> REQUIRED WORK
a – Write out the part of the passage on Simon's punk photographs between "Simon continued her" and "self-titled debut album.", inclusive.
b – According to the passage on Simon's punk photographs, on what date did she photograph the Sex Pistols at the Nashville Rooms?

Simon continued her career at additional publications such as Sounds and New Musical Express, documenting musicians from the emerging punk rock scene. On April 23, 1976, she photographed the Sex Pistols and their manager Malcolm McLaren during the moments leading up to a concert fight with the audience at the Nashville Rooms in West Kensington, capturing the violence instrumental to the group's initial publicity. The following November, she took photographs of The Clash in an alley outside Bernard Rhodes’ Rehearsal Rehearsals in Camden, north London, one of which was used for the front cover of the group's self-titled debut album.

> DATA
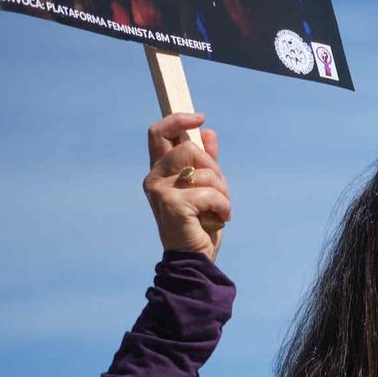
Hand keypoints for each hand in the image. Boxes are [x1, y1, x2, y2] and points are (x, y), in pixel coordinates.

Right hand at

> SOLVED TASKS
a –
Simon continued her career at additional publications such as Sounds and New Musical Express, documenting musicians from the emerging punk rock scene. On April 23, 1976, she photographed the Sex Pistols and their manager Malcolm McLaren during the moments leading up to a concert fight with the audience at the Nashville Rooms in West Kensington, capturing the violence instrumental to the group's initial publicity. The following November, she took photographs of The Clash in an alley outside Bernard Rhodes’ Rehearsal Rehearsals in Camden, north London, one of which was used for the front cover of the group's self-titled debut album.

b – April 23, 1976